Watching first-time feature director Ben Chace’s Sin Alas is like a stroll through the streets of Havana. You weave through crowds in a pedicab, hang out on street corners to hear the latest gossip and meander on the majestic Malecón, the historic esplanade on the city’s coastline. But it’s not just a cinematic travel brochure. Sin Alas is the story of an old man, witness to the rise of the Revolution in the Fifties and Sixties and spectator to the island’s modern-day malaise, as he revisits his past life with a passionate dancer. “It’s really a story of generations,” Chace says, “of every generation’s relationship with the Revolution. Whether you stay or go, the Revolution is involved with everyone’s family problems.”
We asked Chace about the development of Sin Alas, the experience of filming in Cuba, and what Americans should know before planning a production there.
As someone without family ties to the island, how did you become interested in Cuba?
I got Cuban vibes growing up in Miami. My first trip to Cuba was with a Cuban-American friend from high school. His dad was my Spanish teacher, and he had been one of the “Peter Pan” kids. They were upper-middle-class families in Havana whose parents shipped them off right after the Revolution. It was amazing to witness my buddy’s experience, finding all the places his dad grew up, running into cousins who were still around. I thought, “Man, we should have filmed that!” So we went back the following summer and made a little documentary. It was me and a camera filming him walking around.
How did you choose which sites to film?
Centro Havana is probably the least preserved neighborhood, so I wanted to shoot that in 16mm. It just seemed like a disappearing reality. One of my good friends’ family in Cuba are all architects, so they knew about the different cool buildings worth checking out.

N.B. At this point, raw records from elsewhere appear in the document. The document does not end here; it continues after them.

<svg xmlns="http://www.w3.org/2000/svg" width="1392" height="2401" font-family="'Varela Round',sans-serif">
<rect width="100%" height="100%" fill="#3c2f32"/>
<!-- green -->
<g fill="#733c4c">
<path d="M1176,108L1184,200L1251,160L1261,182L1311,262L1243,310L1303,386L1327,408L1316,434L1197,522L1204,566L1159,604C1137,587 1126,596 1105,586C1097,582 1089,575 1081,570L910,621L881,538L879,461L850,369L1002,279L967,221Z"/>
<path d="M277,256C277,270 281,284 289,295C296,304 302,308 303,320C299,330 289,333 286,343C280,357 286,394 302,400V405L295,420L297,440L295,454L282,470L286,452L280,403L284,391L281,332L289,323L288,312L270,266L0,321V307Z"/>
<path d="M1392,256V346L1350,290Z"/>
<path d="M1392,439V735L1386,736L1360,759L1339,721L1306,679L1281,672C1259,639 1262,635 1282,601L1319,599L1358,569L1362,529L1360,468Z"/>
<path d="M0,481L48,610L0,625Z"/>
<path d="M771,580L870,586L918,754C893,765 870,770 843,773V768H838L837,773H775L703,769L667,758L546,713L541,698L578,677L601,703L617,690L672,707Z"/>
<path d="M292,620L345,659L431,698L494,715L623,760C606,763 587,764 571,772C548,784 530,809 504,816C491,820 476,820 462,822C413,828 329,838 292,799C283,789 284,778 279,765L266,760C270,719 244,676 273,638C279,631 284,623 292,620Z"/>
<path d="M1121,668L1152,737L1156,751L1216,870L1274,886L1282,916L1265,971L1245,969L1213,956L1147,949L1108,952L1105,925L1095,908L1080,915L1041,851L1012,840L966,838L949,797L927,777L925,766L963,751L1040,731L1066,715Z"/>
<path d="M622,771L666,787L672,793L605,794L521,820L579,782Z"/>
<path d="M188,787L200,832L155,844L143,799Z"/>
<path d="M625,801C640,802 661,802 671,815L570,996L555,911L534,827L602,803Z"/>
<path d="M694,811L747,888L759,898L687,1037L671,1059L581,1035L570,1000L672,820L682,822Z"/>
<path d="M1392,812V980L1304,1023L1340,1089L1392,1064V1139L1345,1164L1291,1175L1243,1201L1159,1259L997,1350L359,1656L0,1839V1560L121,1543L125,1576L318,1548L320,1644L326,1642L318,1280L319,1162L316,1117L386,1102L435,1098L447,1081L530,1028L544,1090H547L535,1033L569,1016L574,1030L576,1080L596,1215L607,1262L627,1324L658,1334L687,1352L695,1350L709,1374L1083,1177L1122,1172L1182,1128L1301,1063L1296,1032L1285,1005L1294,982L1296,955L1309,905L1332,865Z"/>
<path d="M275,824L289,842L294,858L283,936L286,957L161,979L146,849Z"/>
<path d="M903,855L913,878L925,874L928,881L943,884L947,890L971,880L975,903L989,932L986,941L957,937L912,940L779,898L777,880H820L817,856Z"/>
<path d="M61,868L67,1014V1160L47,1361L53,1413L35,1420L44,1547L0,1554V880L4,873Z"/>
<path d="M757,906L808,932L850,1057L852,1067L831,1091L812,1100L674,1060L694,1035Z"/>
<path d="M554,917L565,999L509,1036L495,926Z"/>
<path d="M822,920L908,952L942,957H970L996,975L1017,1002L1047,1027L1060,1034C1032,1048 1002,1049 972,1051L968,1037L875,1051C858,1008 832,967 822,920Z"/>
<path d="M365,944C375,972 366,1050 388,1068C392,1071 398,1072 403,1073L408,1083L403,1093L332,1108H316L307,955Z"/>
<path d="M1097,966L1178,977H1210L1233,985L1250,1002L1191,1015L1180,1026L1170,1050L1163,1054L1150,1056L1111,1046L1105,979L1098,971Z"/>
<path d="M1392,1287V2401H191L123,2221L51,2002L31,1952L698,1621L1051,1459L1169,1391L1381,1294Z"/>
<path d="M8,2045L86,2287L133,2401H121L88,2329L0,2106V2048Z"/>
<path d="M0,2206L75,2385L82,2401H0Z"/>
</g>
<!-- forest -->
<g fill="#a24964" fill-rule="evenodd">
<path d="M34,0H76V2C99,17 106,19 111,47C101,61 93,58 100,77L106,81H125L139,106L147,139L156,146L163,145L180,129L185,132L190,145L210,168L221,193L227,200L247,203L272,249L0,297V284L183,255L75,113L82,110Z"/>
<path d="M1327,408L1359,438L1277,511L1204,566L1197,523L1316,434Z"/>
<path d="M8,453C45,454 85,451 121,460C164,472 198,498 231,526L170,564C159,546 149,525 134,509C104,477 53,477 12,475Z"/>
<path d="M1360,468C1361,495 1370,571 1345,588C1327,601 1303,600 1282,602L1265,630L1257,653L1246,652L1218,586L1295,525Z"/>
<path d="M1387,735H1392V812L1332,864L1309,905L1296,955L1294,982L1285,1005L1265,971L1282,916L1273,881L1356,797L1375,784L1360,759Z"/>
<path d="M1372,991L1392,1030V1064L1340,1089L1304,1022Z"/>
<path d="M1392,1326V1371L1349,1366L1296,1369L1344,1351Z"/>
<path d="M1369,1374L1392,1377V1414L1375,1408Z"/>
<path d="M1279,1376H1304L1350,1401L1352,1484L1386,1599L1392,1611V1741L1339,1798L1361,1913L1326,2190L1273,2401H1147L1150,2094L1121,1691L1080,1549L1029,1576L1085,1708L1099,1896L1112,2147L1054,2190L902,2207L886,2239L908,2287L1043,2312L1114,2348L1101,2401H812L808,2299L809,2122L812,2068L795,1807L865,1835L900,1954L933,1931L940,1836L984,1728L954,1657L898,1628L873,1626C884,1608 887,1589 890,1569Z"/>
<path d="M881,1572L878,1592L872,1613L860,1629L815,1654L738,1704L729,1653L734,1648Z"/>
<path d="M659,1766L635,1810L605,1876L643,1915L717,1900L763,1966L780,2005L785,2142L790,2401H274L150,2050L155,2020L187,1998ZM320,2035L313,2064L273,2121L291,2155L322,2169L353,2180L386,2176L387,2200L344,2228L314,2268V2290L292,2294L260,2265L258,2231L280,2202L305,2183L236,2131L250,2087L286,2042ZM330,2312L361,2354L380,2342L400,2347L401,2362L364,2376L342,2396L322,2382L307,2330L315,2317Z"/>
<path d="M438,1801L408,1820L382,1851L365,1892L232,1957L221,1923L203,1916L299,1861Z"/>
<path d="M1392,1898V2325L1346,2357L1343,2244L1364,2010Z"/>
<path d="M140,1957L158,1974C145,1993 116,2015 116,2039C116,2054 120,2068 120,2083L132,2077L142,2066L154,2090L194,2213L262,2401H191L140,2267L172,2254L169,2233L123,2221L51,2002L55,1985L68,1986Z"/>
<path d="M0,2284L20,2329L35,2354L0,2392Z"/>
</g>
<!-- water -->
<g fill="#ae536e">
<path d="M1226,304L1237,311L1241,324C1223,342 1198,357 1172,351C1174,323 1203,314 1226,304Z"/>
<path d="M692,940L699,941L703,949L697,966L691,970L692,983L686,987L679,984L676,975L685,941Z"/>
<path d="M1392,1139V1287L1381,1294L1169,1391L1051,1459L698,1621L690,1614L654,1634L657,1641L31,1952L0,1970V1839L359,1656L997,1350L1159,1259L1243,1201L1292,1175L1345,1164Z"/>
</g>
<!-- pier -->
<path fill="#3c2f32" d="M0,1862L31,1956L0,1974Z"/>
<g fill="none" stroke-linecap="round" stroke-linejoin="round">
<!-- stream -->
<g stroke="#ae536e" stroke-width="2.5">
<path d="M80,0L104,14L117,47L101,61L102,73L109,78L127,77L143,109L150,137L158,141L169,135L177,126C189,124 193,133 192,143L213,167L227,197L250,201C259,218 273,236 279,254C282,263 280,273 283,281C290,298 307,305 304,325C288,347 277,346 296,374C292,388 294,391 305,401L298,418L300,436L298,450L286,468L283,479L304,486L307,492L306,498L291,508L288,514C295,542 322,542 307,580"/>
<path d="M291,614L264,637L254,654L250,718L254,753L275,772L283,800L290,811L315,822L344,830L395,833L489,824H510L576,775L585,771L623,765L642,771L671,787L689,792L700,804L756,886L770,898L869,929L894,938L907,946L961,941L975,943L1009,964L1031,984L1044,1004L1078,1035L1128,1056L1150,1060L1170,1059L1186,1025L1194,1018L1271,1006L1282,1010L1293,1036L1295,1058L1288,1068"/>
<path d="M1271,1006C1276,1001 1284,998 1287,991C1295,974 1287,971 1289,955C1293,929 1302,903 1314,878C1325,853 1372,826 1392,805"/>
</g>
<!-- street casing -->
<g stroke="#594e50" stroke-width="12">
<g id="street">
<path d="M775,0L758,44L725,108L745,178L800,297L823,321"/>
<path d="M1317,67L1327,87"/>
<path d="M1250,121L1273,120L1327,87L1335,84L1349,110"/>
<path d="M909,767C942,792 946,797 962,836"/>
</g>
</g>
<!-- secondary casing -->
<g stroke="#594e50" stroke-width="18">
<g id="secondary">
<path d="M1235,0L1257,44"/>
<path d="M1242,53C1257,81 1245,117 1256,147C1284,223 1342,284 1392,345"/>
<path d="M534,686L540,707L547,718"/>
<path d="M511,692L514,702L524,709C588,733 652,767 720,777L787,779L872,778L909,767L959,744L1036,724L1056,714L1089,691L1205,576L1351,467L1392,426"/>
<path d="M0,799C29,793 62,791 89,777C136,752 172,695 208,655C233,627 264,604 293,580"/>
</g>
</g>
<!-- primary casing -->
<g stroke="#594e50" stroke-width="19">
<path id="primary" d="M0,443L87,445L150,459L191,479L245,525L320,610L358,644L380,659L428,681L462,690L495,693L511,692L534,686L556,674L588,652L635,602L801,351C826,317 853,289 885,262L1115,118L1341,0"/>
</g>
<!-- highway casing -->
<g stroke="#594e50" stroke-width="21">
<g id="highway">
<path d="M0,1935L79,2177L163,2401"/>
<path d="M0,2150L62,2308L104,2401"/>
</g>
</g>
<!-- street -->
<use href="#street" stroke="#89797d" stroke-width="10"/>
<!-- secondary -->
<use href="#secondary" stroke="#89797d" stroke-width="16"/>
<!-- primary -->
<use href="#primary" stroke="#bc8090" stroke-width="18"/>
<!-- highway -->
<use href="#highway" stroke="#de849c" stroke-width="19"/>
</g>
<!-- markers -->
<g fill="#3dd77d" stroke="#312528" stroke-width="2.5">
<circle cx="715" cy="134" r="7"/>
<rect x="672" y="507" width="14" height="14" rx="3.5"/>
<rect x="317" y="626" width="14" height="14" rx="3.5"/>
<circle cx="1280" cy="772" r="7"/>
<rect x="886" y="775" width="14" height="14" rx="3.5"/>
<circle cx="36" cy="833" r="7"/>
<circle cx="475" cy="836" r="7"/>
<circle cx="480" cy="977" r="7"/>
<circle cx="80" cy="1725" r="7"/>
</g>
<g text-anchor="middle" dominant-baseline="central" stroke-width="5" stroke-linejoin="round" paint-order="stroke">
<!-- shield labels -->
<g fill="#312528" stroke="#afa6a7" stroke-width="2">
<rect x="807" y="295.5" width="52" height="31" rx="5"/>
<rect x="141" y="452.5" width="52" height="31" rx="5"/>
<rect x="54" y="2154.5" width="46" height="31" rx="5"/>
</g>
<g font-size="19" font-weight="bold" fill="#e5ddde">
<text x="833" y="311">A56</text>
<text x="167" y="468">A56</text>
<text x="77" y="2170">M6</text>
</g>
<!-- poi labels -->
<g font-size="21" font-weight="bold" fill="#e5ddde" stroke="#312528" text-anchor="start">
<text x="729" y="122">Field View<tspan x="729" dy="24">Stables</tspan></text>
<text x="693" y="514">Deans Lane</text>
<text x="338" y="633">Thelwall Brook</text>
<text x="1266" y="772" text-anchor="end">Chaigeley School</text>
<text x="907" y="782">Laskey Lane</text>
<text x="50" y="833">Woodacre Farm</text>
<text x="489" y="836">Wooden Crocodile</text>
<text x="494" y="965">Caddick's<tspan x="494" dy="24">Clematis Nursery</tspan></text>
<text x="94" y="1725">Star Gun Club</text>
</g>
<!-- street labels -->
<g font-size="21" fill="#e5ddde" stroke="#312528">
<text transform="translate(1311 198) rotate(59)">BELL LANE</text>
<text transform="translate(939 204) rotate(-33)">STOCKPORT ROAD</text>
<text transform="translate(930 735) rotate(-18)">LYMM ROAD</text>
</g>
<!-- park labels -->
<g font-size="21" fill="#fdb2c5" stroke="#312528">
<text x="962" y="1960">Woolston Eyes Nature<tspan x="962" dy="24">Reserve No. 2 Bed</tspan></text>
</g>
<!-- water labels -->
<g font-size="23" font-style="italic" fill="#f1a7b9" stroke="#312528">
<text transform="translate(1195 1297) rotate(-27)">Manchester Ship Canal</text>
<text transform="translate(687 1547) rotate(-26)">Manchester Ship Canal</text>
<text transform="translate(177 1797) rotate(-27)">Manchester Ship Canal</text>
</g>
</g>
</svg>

Then we went out for location scouting, and that became character research, too. You go into these old buildings and talk to the people there. You meet the old man who lived in the building that used to belong to his family, who all left, and he was living in one apartment fifty years later not in touch with anyone in his family. It was like he was living in a shell of a former life.
What were some of the differences about shooting in Cuba instead of the United States?
You have to get your script approved. I had a Cuban producer who lived in America, and he doctored the script before sending it to his people down there [eventually, the Cuban Audio Visual Association would approve him for permits]. Like anywhere, it’s about knowing the right people. It’s not like you can go online to the mayor’s office website and get the permitting. You need to find someone who will get it to the right person.
The dollar goes a long way out there, so as opposed to a New York shoot, you actually have time to rehearse. I had two weeks of rehearsal with my principal actors. If something didn’t feel or sound right, they would help me make me it work.
What are some of the mistakes you want to help future filmmakers avoid or be aware of?
If you’re not accustomed to the way things work in Cuba, you may never be able to understand it or nip it in the bud. People there are hustling to get by every day. No one can survive on the legal state salary. Everyone has to work the angles to keep the lights on and put food on the table. There’s not enough apartments for everybody, people have to live with their parents, half the family has left and the family that has stayed has to live there. It gets very complicated. People will try to shave off a little from your budget, especially in the art department. If you’re on a small budget, you need to learn what the real prices of things are.
What surprised you during the production?
We were shooting in the countryside, and people asked us to pay them ahead of time. Out there, you could get really fresh produce and seafood. One person asked, and then another. Soon, people were missing during the day when we needed to get our shots. Next thing we noticed, they’re slaughtering a pig next to a house we were shooting at. We had to stop for an hour while this pig is wailing. I go outside, and I see they’re loading the pig into the art department truck.
I ask, “What’s going on here?” They were like, “Oh, don’t worry, we’re just buying this pig for our New Year’s celebration.” It’s hard to get a pig in Havana, and they’re all good people. Only later did we find out that all these people were not buying for themselves, but they were buying food to sell on the black market. They were using our preapproved trucks that we licensed with the government for the production to smuggle some back into Havana. They knew because they were licensed for production, no one would search the back of the trucks. If they asked us, we would’ve said okay.